Good quality risk management data and the ability to interrogate that data will also become even more important to insurers, so they need to be able to capture it in a user friendly way that gives the customer a great experience and the insurers the data they need.

David using technology to beat Goliath

Many in the insurance sector have been relatively slow to react to the increasing expectations of their end users. However, there are a few disruptors making a move in this space, such as the smaller, more agile, players in the market such as Trov, Oscar and Lemonade that have a ‘customer first’ strategy. As a result of this these smaller organisations have been particularly effective in taking customers away from the larger, more traditional, insurers.

It has appeared that these large insurers have been unable to react, with new, smaller, agile players running rings around them, offering a superior customer experience. These agile companies have an additional advantage, not having spent thousands on IT infrastructure in the past decade, investment that simply can’t be ignored, or scrapped. However, it is this infrastructure that is holding many insurers up.

Their IT systems often contain outdated customer portals, poor levels of responsiveness, and very poor user experience for those customers trying to use outdated technology on phones or portable devices. Contrast this with new insurers who are immediately prioritising a mobile user experience.

These trends translate across the B2C and B2B insurance markets, with the large players now having to play catch up.

Recent research into digital innovation conducted by the British Insurance Brokers’ Association (BIBA) found that 40% of brokers believe that the sector has not embraced innovation, with 77% said the cost of innovation was the main stumbling block. However, BIBA also suggested that forward thinking brokers could potentially outrun the competition through smart investment in technology from agile vendors which also has the potential to improve the customer experience between brokers and insurers and their end users.

Data is the key

One way for the Goliaths to get back on even terms with the new, agile firms, is ensuring that they are making the most of the data they have and use it to ensure the sector delivers the best possible customer experience.

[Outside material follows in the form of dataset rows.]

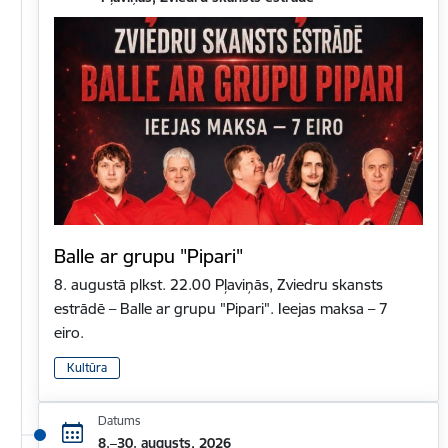
Balle ar grupu "Pipari"
8. augustā plkst. 22.00 Pļaviņās, Zviedru skansts
estrādē – Balle ar grupu "Pipari". Ieejas maksa – 7
eiro.
Kultūra
Datums
8.–30. augusts, 2026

By gaining actionable insights from data and bringing disparate and complex intelligence together in one place, firms can gain real value. Having the ability to generate greater insight into customer data and understanding the trends that can be identified with data visualisation, larger players suddenly have the tools to make a real difference to their ability to offer the best possible customer experience, without having to rip and replace existing infrastructure.

Digitising elements of customer service

2020 will be the age of customers managing their relationship with a company without interacting with a human. Gartner suggest that 85 percent will be doing exactly that. The insurance sector has, generally, been slow to recognise this, but is now starting to get it right in small pockets. In order to allow the customer experience the type of CX they get in almost every other aspect of their personal and professional life, insurers and brokers have to develop an intelligent digital offering.  By using solutions to provide the customer/broker experience, insurers can immediately make a huge impact on the level of customer experience they are able to deliver. The use of customer portals, apps and online chat, will give the end user, the type of experience that they now expect.

Those large insurers who do not, or feel that they cannot, commit to such changes due to legacy infrastructure, will be left behind. The new, more agile companies, whose businesses have been set up with customer experience at the front of their offering, will and are taking customers, who are no longer loyal to the older, slow moving brands, but prefer to have a great customer experience instead.